Lo scorso 22 agosto Eni ha annunciato un’importante scoperta di gas a circa 160 chilometri al largo di Cipro. Si tratta del pozzo Cronos-1, nel Blocco 6, operato per metà delle quote da Eni Cyprus e per l’altra metà dalla francese TotalEnergies.
In una nota diffusa dal gruppo, si evidenzia che «Le stime preliminari indicano circa 2,5 Tcf di gas in posto, con un significativo potenziale aggiuntivo che verrà valutato con un ulteriore pozzo esplorativo. Sono già in corso studi di ingegneria per uno sviluppo accelerato della scoperta».
Il pozzo Cronos-1 è il quarto pozzo esplorativo perforato da Eni Cyprus e il secondo nel Blocco 6, dopo la scoperta a gas di Calypso-1 nel 2018. Nella visione di Eni, la scoperta potrebbe ricoprire un ruolo decisivo per gli approvvigionamenti europei di gas, aprendo potenzialmente la strada a ulteriori sviluppi nell’area. «Questa scoperta - prosegue la nota - conferma l’efficacia della strategia esplorativa di Eni, volta a creare valore attraverso la profonda conoscenza dei bacini geologici e l’applicazione di tecnologie geofisiche proprietarie».
La notizia arriva in un periodo estremamente complesso vissuto dall’Italia e dal resto dei paesi europei, alle prese con un prezzo del gas che non sembra arrestare la sua corsa al rialzo, a causa del prolungarsi del conflitto in Ucraina.
Sul piano energetico, Cipro rappresenta un autentico crocevia in cui agiscono altri grandi operatori mondiali come Chevron e Shell.

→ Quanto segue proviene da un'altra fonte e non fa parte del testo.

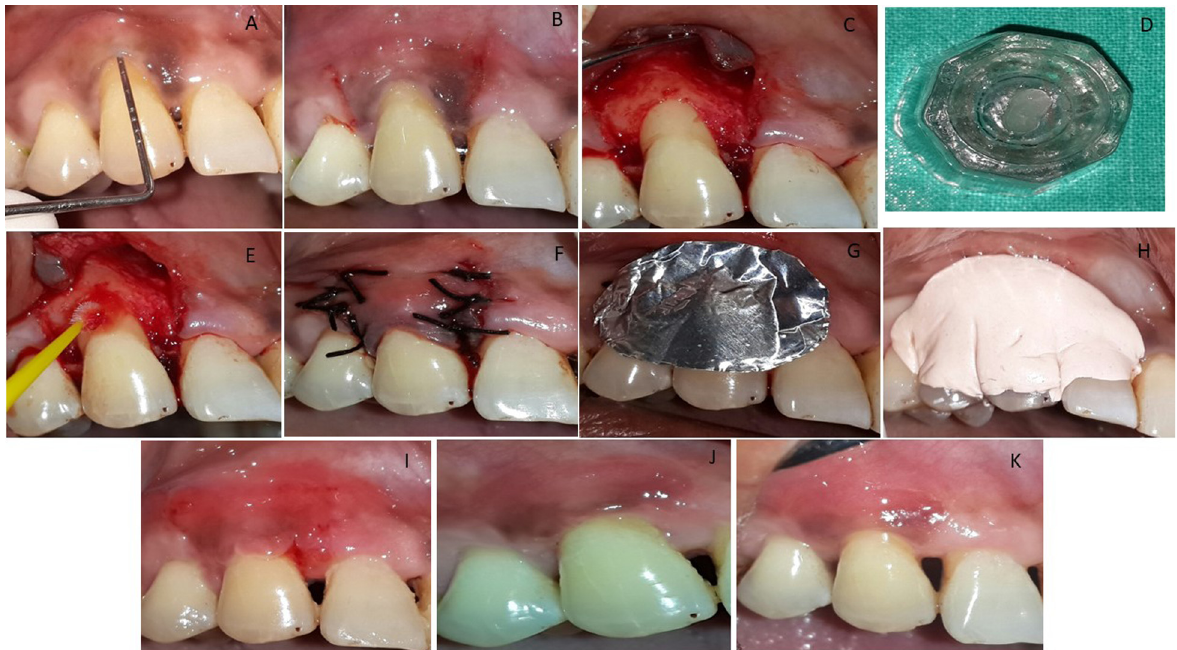
Fig. 3. Pre-surgical, surgical and post-surgical recipient site treated by CAF + HYALOSS, for Test Group, Case 3. (A) Pre-operative gingival recession defect with 13. (B) Horizontal and vertical incisions performed. (C) Split-Full (cid:1) Split thickness fl ap re fl ected. (D) HYALOSS Gel. (E) Hyaloss applied at recipient site. (F) Tin Foil placed. (G) Vertical Incisions closed with Interrupted Sutures. (H) Periodontal Pack Placed. (I)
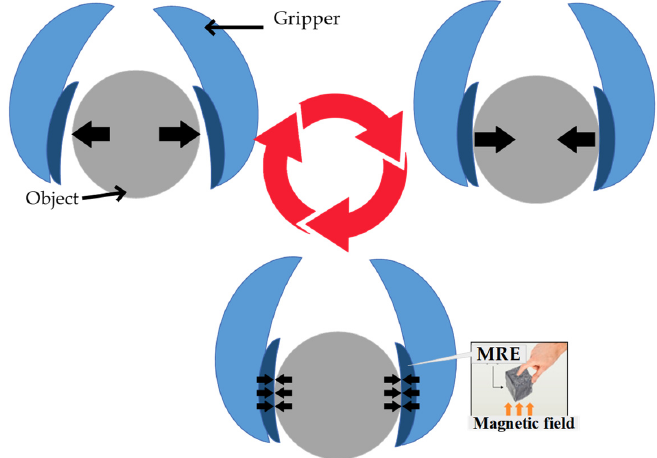
Figure 7. The cycle of use of soft robotic gripper with MREs.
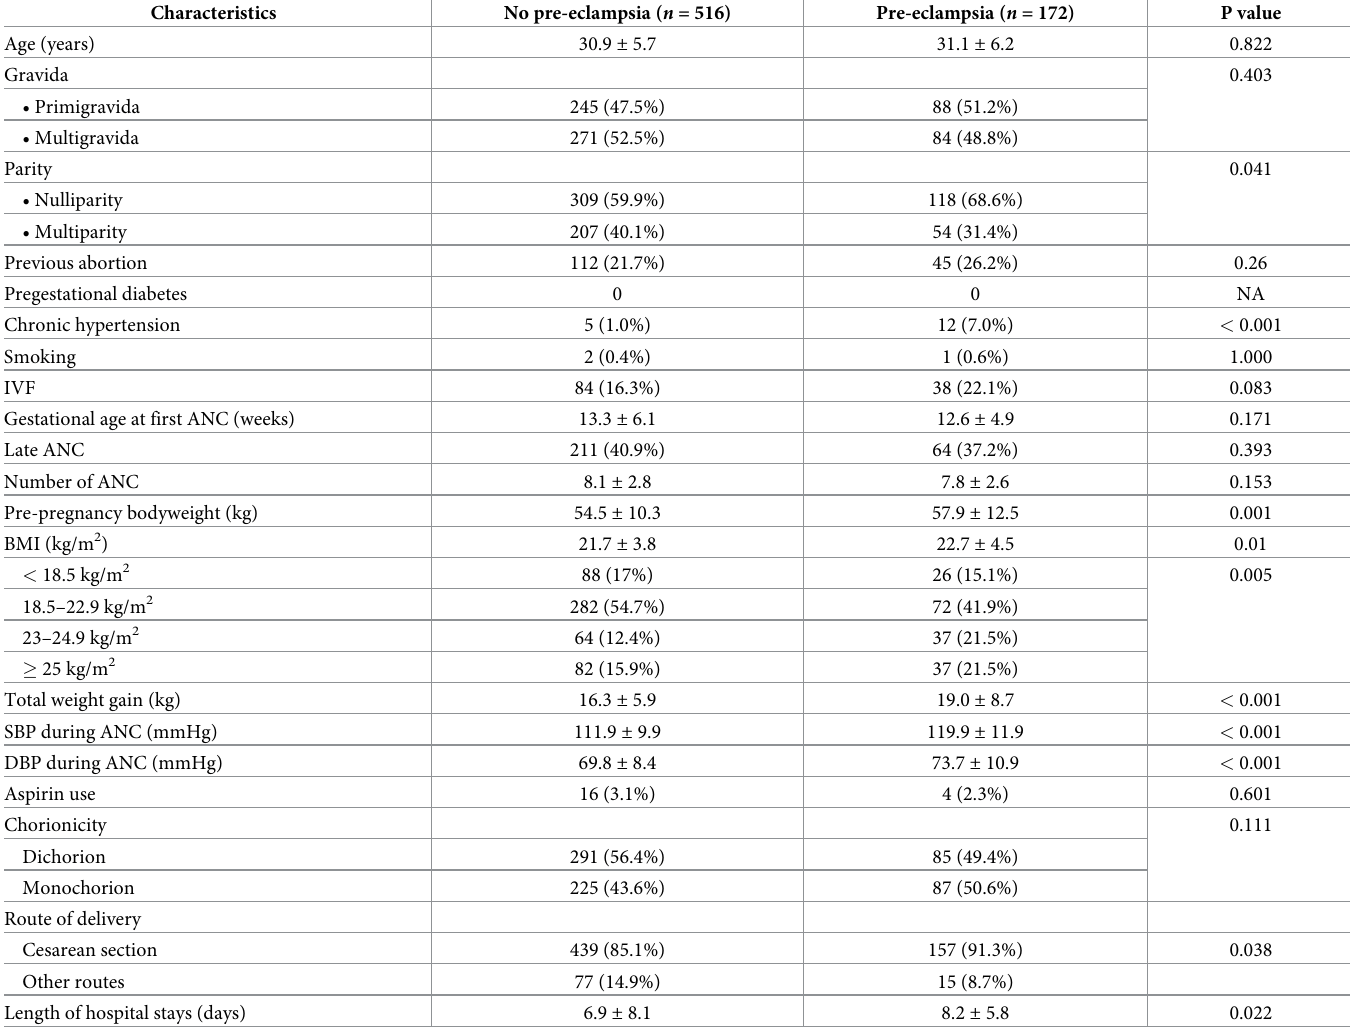
Table 1. Demographic characteristics of the study population.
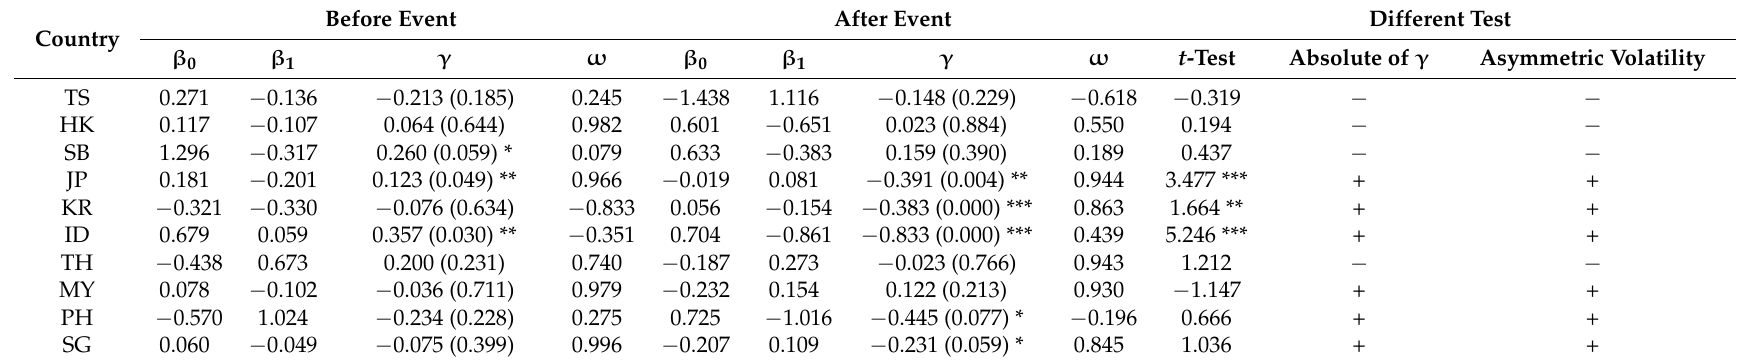
Table 17. The EGARCH model result: European debt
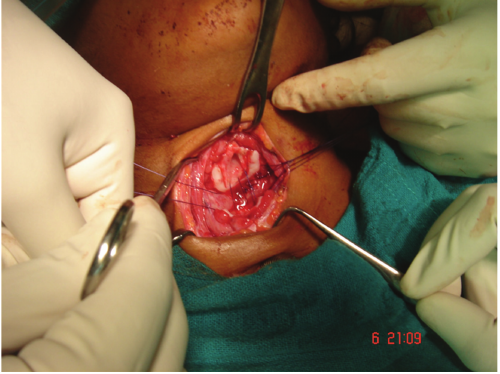
Figure 1: Clinical photograph showing cricotracheal separation.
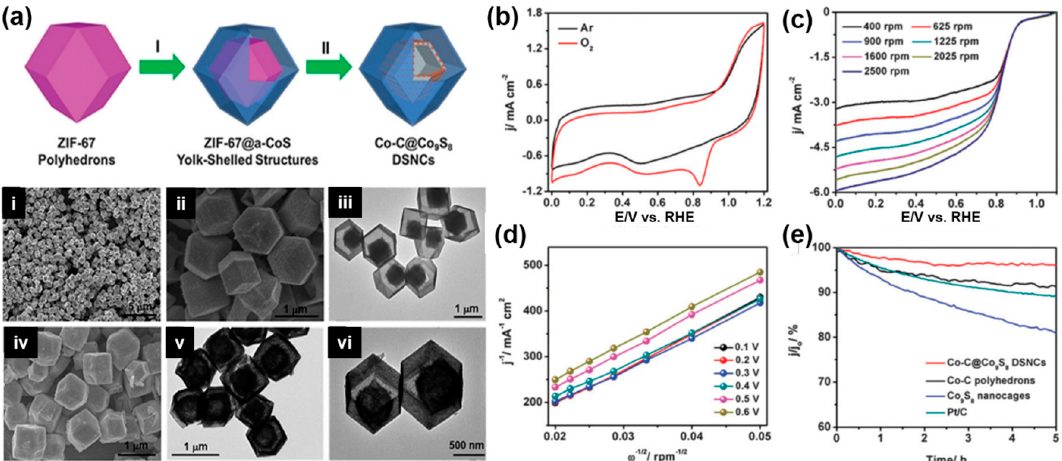
Figure 6. ( a ) The synthesis route of Co–C@Co 9 S 8 DSNCs (double-shelled nanocages); (i–vi) field-emission scanning electron microscopy (FESEM) and TEM micrographs of the catalyst; ( b ) CV curves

Nicosia e Chevron, ad esempio, si sono impegnate ad accelerare lo sviluppo del giacimento di gas offshore di Aphrodite per rifornire i mercati europei e l’Egitto. Il gas naturale nel giacimento, situato a Sud-est di Cipro, è stato scoperto nel 2011. Si stima che contenga circa 4,5 trilioni di piedi cubi (tcf) di gas, ma al momento non è sfruttato. Secondo Reuters, parte del ritardo nello sviluppo di Aphrodite risiede nel fatto che una piccola parte del campo si estende nella zona marittima di Israele. La Chevron è partner nel campo di Aphrodite con Shell e NewMed Energy israeliana. Anche in questo caso, le tensioni geopolitiche incidono sullo sfruttamento delle risorse: la parte Nord, infatti, è occupata dalla Turchia dal 1974, alcune acque sono oggetto di contesa con Ankara e ci sono state tensioni sul Blocco 3, ma non quelle in cui si trova il Blocco 6.
Di conseguenza, molte infrastrutture nell’area non sono ancora realizzate e, secondo addetti al settore, è ancora troppo presto per sapere se il gas sarà liquefatto o trasportato in pipeline. Tra i maggiori progetti nell’area c’è EastMed, un gasdotto da circa 2.000 km che porterebbe 10 miliardi (raddoppiabili a 20 miliardi) di metri cubi l’anno di gas del Mediterraneo orientale fino in Puglia, passando da Creta e Grecia continentale. Il 6 luglio il consorzio IGI-Poseidon, joint venture tra l’italiana Edison e la greca Depa, ha lanciato le gare d’appalto per la costruzione del tratto onshore (pari al 25% dell’infrastruttura), mentre nel 2020 ha chiuso quelle per il tratto offshore (pari al 75%). Secondo il ceo di Edison Nicola Monti, Eastmed potrebbe essere pronto in quattro anni e trasportare anche idrogeno, rispondendo alle esigenze di decarbonizzazione.